**WHAT TO PRODUCE:** Write out, word for word, the part of the Pipeline Builder tutorial that opens with the words containing "The datasets used" and closes with "in the platform.".

**ARTICLE:**
Create a dataset batch pipeline with Pipeline Builder

In this tutorial, we will use Pipeline Builder to create a simple pipeline with an output of a single dataset with information on flight alerts. We can then analyze this output dataset with tools like Contour or Code Workbook to answer questions such as which flight paths have the greatest risk of disruption.

The datasets used below are searchable by name in the dataset import step; you can find them in your Foundry filesystem.

At the end of this tutorial, you will have a pipeline that looks like the following:

A complete Pipeline Builder pipeline.

The pipeline will produce a new dataset output of Flight Alerts Data that you can use for further exploration in the platform.

Palantir Learning portal

You can find a deep dive course on building your first pipeline at learn.palantir.com ↗.

Part 1: Initial setup

First, we need to create a new pipeline.

  1. When logged into Foundry, select Applications from the left navigation sidebar to search for and open Pipeline Builder

    The Pipeline Builder application, found in the application search.

  2. Next, on the Pipeline Builder landing page, create a new pipeline by selecting New pipeline. Choose Batch pipeline.

    Choose to create a batch pipeline.

The ability to create a streaming pipeline is not available on all Foundry environments. Contact your Palantir representative for more information if your use case requires it.

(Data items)
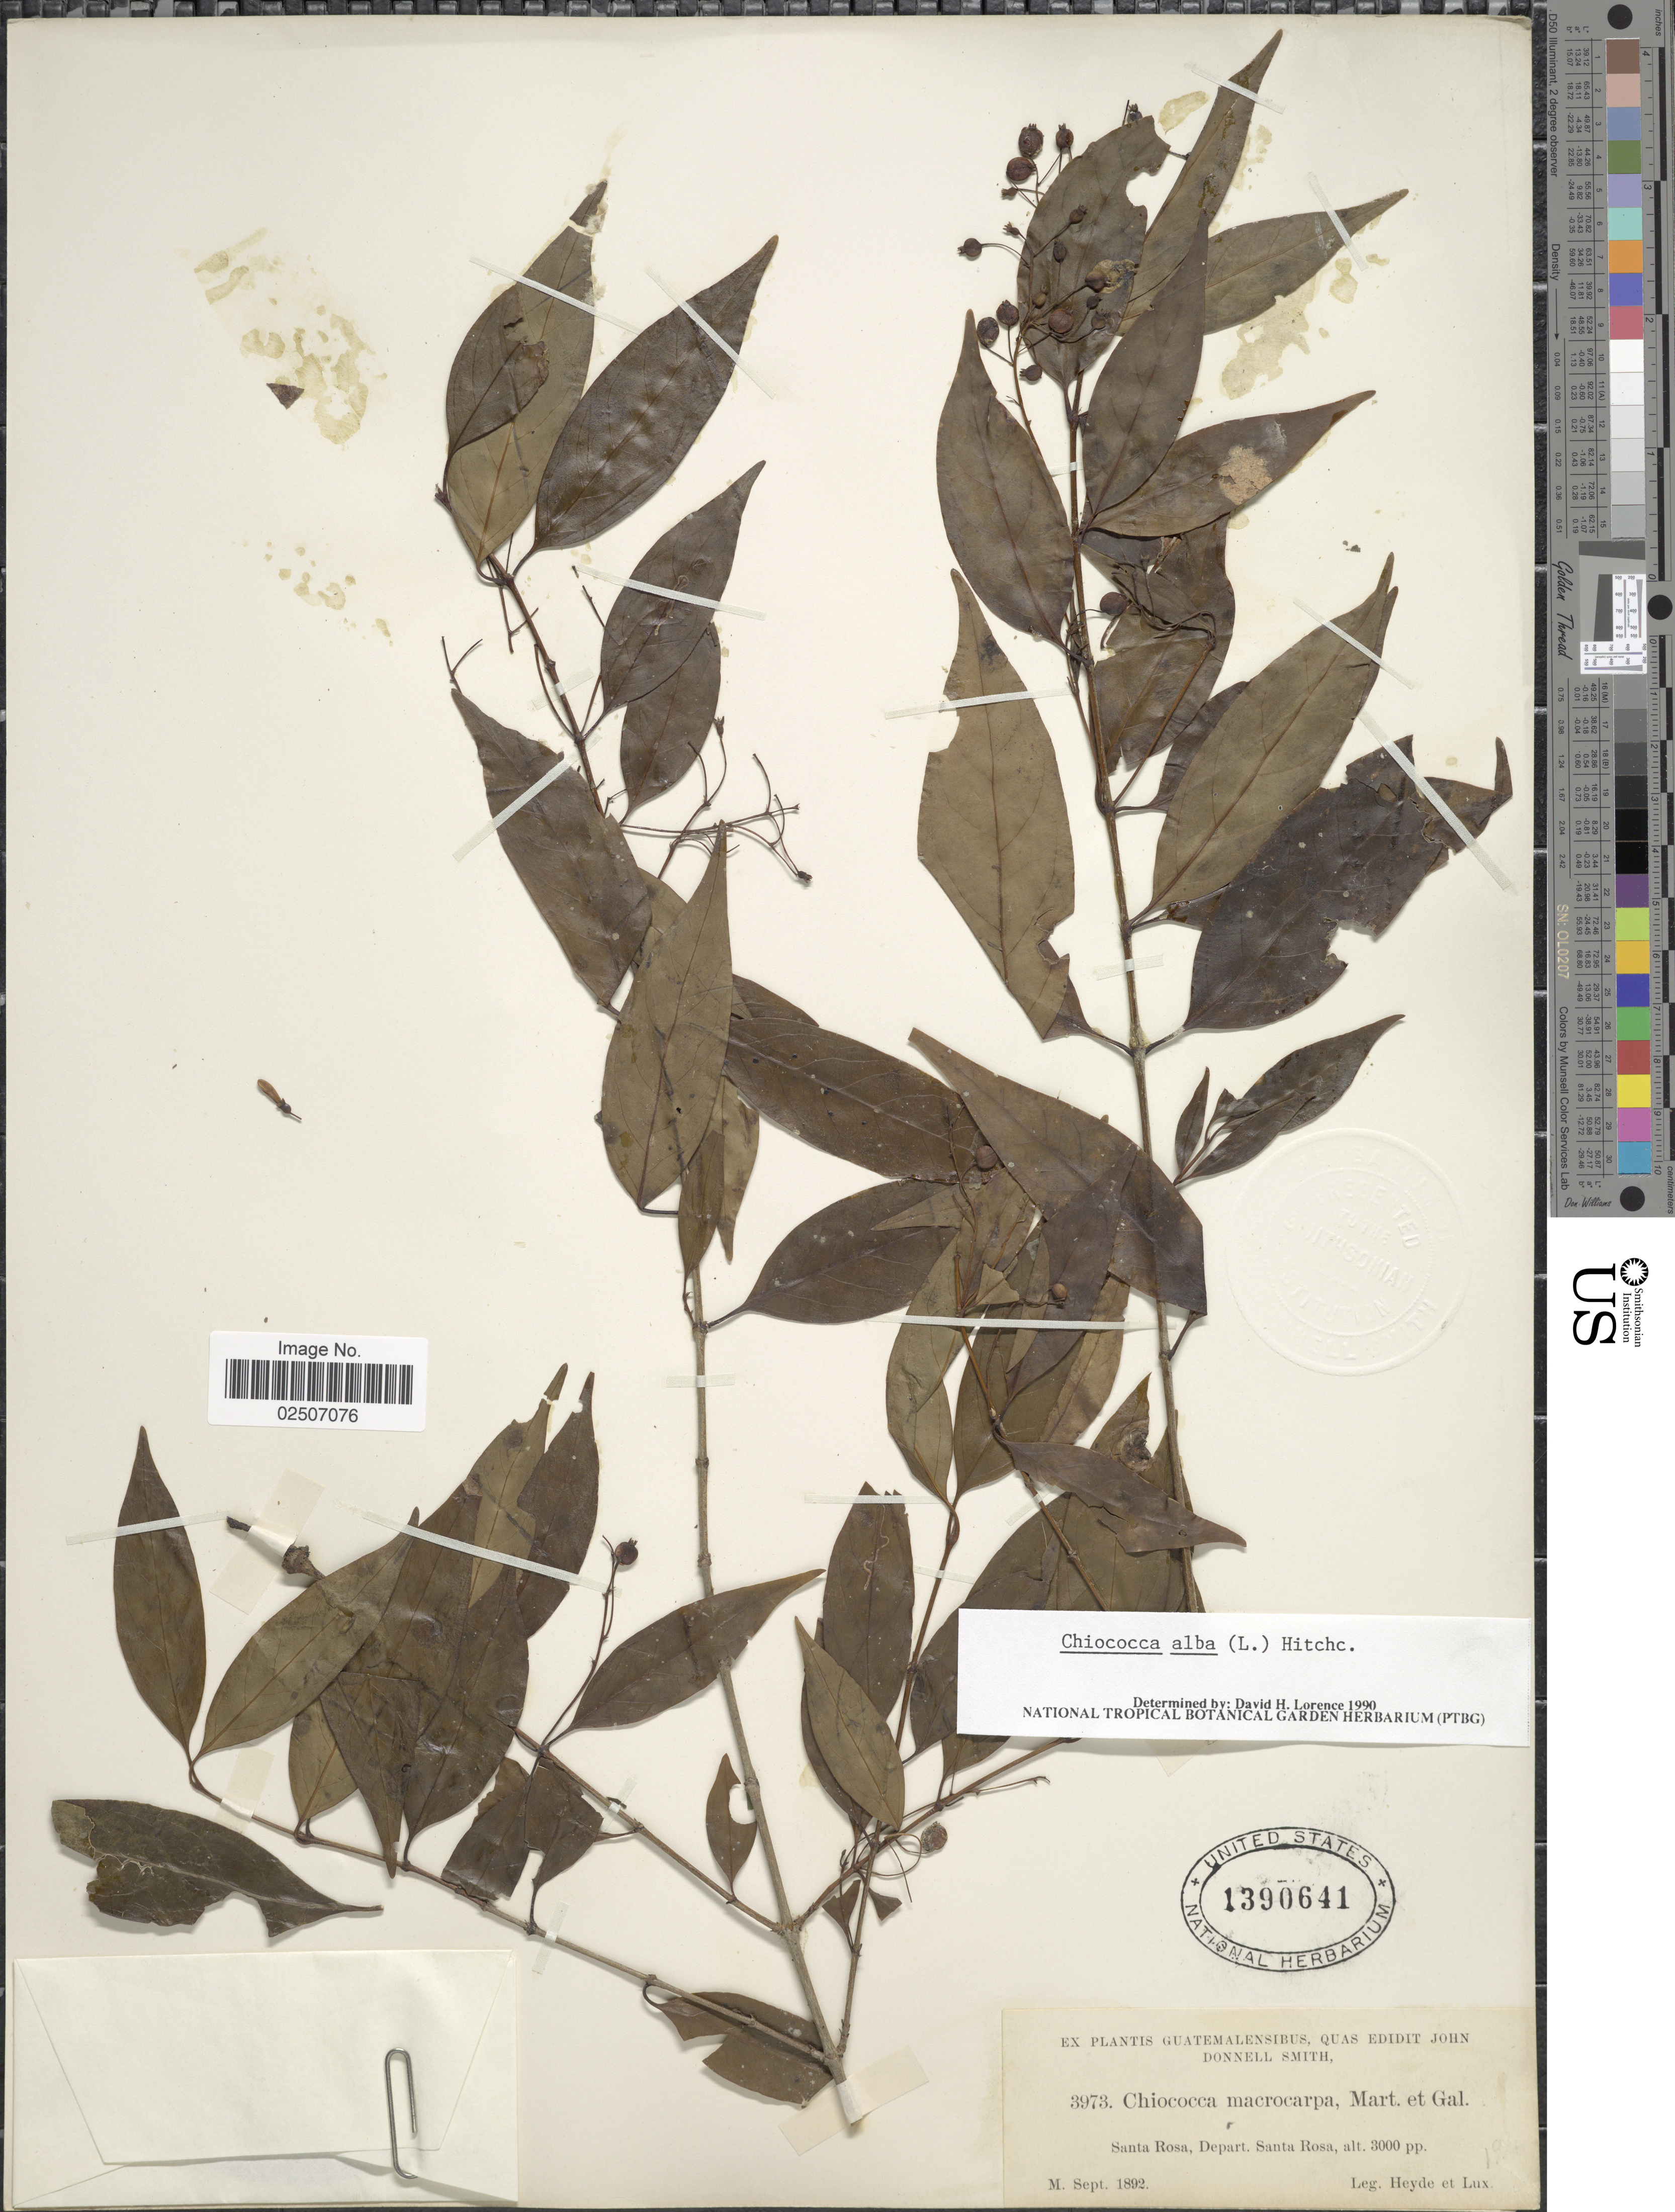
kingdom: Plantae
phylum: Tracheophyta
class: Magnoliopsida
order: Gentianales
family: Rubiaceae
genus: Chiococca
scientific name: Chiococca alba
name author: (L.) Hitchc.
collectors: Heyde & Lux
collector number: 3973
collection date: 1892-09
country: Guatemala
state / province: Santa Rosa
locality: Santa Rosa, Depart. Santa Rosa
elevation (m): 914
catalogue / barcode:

**EXERCISE RESULT:**
The datasets used below are searchable by name in the dataset import step; you can find them in your Foundry filesystem.

At the end of this tutorial, you will have a pipeline that looks like the following:

A complete Pipeline Builder pipeline.

The pipeline will produce a new dataset output of Flight Alerts Data that you can use for further exploration in the platform.